Internationale Erfahrung für die 3. Liga
Interessant sind auch die Personalien Alexander Noel Mendy (Chesterfield, League One) und Ondrej Smetana (VV St. Truiden, Belgien). Beide bringen viel Internationale Erfahrung in die junge Mannschaft. Doch gerade der Franzose Mendy scheint noch mit Anpassungsproblemen zu kämpfen haben. In den ersten Trainingseinheiten wirkt der Flügelflitzer wenig trickreich und schwerfällig. Ergänzt wird das Team von drei Talenten, die bereits ordentlich mit den Hufen scharen. Der Österreicher Andreas Pfingstner, Ronny Marcos und das Riesentalent Nils Quaschner rücken hoch ambitioniert in den Rostocker Kader auf.

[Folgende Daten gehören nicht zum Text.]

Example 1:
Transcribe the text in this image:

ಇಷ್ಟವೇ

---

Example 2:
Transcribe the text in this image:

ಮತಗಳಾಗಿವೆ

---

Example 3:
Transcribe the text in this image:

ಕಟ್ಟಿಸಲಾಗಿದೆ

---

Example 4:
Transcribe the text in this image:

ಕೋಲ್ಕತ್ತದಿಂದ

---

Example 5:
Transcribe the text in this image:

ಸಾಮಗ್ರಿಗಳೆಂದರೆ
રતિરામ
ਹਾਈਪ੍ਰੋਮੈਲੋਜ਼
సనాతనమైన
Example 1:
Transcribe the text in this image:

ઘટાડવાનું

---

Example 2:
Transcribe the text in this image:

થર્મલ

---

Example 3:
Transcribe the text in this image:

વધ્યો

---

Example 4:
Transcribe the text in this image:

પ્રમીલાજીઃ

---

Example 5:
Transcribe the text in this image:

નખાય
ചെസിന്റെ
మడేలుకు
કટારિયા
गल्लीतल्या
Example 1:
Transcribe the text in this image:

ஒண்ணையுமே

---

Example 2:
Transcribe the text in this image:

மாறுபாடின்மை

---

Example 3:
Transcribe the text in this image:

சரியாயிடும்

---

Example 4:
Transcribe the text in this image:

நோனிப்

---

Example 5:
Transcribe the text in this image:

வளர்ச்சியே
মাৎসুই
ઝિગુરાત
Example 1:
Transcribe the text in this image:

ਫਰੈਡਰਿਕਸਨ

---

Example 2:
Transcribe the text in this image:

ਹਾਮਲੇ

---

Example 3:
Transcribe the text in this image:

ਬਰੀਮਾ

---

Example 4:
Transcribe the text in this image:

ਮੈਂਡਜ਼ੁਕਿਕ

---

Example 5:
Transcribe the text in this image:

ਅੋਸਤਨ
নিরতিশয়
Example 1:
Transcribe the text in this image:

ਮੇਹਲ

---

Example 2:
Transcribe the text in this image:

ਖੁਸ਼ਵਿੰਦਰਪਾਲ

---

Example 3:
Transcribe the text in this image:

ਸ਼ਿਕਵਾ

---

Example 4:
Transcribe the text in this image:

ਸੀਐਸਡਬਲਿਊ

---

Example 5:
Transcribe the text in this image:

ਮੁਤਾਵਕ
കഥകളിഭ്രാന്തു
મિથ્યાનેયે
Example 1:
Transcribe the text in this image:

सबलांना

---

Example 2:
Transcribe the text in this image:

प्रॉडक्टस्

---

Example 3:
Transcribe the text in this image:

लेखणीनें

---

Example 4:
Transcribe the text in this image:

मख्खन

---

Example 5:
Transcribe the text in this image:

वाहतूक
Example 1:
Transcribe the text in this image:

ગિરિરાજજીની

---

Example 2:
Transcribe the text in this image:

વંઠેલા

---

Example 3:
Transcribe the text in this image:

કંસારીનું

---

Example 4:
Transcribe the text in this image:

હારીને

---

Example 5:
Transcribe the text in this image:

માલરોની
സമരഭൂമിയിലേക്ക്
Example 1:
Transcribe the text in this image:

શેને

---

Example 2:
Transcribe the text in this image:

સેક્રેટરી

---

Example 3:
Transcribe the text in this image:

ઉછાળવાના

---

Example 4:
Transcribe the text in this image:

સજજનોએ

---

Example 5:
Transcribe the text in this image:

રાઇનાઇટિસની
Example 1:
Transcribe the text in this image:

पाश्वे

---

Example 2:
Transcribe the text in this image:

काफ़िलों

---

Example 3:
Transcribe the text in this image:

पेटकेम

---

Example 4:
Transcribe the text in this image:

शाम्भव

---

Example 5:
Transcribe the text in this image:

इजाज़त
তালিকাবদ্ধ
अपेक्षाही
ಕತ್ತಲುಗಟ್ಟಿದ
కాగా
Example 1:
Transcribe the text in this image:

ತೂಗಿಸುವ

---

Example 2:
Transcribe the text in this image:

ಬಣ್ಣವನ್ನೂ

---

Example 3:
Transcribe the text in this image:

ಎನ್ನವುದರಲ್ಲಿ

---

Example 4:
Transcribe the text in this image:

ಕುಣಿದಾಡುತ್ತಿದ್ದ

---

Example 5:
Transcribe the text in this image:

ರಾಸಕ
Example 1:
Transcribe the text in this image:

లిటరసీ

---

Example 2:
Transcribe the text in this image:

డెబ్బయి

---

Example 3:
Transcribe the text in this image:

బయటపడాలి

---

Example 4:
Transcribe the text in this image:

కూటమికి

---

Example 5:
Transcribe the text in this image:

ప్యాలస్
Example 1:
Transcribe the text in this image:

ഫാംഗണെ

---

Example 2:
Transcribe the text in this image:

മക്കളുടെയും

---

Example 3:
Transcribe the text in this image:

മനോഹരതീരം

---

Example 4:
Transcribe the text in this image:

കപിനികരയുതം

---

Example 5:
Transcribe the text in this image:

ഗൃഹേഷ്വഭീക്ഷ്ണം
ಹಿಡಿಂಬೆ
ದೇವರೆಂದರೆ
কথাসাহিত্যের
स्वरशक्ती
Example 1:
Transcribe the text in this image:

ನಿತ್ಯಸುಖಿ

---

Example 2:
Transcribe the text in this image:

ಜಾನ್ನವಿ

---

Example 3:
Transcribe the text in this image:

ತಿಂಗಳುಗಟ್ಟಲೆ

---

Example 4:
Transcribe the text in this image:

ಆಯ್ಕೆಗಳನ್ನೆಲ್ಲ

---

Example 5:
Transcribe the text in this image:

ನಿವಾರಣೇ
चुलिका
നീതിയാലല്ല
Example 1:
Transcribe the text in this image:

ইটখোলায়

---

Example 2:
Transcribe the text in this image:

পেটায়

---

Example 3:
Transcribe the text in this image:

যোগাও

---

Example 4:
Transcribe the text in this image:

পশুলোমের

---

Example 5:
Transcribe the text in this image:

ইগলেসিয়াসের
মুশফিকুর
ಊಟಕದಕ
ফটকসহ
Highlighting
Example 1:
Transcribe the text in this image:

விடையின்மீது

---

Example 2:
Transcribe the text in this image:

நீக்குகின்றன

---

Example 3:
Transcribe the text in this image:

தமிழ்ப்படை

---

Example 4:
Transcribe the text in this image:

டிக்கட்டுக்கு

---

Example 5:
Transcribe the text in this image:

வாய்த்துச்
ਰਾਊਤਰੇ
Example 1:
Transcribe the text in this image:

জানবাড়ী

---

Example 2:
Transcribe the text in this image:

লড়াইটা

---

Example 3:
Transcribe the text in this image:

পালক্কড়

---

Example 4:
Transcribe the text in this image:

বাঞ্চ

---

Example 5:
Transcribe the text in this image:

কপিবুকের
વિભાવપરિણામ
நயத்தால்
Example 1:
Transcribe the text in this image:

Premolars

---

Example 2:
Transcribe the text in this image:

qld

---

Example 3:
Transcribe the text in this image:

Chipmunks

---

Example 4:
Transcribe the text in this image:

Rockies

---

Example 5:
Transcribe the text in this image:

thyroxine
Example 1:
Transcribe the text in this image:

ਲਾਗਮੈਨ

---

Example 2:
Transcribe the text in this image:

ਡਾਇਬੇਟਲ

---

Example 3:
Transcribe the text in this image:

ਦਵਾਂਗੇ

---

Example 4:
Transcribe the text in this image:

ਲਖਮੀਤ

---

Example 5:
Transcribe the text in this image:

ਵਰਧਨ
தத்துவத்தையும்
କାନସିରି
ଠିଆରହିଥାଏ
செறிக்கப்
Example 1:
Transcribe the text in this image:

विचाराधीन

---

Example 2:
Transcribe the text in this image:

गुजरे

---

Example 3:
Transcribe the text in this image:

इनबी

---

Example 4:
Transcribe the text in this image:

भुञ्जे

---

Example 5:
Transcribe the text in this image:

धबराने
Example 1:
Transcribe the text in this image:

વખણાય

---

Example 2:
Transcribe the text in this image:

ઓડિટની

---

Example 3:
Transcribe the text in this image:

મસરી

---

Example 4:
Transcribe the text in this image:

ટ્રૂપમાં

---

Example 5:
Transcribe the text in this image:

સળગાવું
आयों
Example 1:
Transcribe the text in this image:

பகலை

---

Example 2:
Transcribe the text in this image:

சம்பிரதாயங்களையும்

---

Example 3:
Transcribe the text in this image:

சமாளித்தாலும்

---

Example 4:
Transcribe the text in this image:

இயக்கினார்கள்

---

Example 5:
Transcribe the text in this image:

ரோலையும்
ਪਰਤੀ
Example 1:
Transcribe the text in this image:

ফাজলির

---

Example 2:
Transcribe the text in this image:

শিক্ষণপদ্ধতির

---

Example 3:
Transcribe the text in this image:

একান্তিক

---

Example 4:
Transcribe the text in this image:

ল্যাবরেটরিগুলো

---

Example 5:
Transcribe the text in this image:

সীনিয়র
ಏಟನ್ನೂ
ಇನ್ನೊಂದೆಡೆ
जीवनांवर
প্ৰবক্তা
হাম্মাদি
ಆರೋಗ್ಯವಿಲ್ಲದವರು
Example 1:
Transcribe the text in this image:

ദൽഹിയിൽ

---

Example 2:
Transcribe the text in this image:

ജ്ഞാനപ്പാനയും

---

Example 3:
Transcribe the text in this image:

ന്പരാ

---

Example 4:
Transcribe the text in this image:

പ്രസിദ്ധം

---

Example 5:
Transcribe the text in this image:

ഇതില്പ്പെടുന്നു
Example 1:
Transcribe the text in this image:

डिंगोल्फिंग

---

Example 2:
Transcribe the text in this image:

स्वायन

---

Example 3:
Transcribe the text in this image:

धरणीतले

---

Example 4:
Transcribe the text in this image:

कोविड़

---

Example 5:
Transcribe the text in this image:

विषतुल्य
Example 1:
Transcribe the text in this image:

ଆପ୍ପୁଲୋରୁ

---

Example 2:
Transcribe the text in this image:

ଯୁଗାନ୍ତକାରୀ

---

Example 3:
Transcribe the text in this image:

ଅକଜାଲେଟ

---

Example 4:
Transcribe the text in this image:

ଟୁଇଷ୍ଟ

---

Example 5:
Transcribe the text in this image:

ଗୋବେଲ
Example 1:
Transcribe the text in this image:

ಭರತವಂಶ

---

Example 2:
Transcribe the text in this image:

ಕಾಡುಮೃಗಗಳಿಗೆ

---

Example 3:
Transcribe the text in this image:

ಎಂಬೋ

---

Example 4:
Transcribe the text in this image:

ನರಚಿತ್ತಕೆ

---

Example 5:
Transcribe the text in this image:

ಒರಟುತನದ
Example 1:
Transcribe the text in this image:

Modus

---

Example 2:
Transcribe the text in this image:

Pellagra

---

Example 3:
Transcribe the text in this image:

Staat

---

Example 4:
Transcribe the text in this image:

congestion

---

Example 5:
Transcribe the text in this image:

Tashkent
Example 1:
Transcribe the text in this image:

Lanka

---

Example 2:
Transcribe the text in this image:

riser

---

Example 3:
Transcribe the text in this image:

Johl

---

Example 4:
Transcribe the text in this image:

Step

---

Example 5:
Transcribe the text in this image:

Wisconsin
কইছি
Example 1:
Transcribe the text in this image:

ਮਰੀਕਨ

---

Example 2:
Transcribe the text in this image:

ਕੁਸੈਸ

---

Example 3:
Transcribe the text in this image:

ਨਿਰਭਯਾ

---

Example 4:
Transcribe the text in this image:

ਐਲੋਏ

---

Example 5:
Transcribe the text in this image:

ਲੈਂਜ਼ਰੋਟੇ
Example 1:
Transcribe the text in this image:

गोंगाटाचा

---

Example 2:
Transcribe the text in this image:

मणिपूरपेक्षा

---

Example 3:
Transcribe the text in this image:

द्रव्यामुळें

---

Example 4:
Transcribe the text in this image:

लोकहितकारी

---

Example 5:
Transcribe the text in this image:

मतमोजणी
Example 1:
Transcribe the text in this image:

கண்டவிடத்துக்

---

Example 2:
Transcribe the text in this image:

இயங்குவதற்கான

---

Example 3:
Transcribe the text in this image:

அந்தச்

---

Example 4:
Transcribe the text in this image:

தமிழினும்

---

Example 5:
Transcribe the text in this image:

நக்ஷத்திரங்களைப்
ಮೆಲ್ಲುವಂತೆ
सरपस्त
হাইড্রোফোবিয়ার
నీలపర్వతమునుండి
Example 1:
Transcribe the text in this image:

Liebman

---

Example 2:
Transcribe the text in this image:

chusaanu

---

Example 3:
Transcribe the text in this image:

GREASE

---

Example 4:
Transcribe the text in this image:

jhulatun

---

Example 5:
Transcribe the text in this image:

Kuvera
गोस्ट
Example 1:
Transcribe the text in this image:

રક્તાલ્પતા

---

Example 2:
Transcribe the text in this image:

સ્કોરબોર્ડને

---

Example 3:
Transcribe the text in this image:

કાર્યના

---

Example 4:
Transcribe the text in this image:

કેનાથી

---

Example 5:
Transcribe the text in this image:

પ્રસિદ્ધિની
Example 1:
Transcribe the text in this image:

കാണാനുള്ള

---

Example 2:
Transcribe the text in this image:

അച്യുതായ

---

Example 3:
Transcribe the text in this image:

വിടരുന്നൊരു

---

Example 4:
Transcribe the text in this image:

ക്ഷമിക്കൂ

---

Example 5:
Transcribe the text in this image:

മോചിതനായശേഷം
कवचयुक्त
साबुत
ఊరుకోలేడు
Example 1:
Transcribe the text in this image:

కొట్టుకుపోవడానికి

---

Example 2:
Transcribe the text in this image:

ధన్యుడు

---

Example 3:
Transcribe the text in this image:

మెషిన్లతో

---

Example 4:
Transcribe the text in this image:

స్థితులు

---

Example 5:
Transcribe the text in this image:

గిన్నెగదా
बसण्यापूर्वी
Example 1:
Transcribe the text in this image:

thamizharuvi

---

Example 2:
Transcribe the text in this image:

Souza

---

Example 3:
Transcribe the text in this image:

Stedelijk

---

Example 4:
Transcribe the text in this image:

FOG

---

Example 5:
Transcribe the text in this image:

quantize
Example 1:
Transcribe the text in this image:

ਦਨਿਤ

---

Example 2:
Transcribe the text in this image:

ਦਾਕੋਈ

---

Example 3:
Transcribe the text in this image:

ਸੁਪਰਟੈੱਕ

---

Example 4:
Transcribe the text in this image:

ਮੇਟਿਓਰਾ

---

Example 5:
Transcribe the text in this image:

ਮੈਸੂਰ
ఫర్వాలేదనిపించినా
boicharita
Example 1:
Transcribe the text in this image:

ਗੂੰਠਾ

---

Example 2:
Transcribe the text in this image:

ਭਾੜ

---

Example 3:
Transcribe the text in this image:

Der 18 Jährige Stürmer Quaschner, U-18 Nationalspieler, überzeugte bei seinem ersten Testspieleinsatz gegen den SV Oberhavel-Velten und schnürte in nur drei Minuten einen lupenreinen Hattrick.
Problemfeld Jugend
Doch ausgerechnet die Jugend entwickelt sich mehr und mehr zu einem Problem für die Rostocker. Rein sportlich ist sie weiterhin hoch erfolgreich, schließlich gehören Torwarttalent Kevin Müller, Edison Jordanov und Tom Weilandt zu den großen Hoffnungsträgern in der Mannschaft von Wolfgang Wolf. Doch der Schein trügt. Pekuniär gesehen stagniert die Jugendförderung. Dem Verein gelingt es nicht hoffnungsvolle Talente an den Verein zu binden. Somit gehen den Klub immer wieder Talente verloren ohne eine ausreichende finanzielle Entschädigung zu generieren. Doch gerade dies ist notwendig, um die unzähligen Lecks im sportlichen und finanziellen Fundament zu schließen.
Tod oder Gladiolen
Große Namen bietet der Kader des FC Hansa Rostock nicht. Doch gerade dies könnte sich als der große Vorteil erweisen. Die Ostseestädter haben in diesem Jahr der Konkurrenz aus Karlsruhe und Aachen etwas Voraus. Das enorme Potenzial im Kader. Während die Mitabsteiger auf erfahrene Spieler mit klangvollem Namen setzen, bei denen das Leistungsvolumen erreicht oder bereits überschritten wurde, ist das hanseatische Team die bereits titulierte Unbekannte. Wird das volle Potenzial entfaltet und erweisen sich die Neuzugänge als die erwartenden Verstärkungen wird der FC Hansa Rostock dominant und frisch auftreten. Scheitert die junge Mannschaft wie letztes Jahr am Druck und schlägt sich zu oft selbst, wird es eine enttäuschende Spielzeit ohne Happy-End werden. Tod oder Gladiolen- denn Kontinuität in Liga3 kann sich Hansa nicht leisten.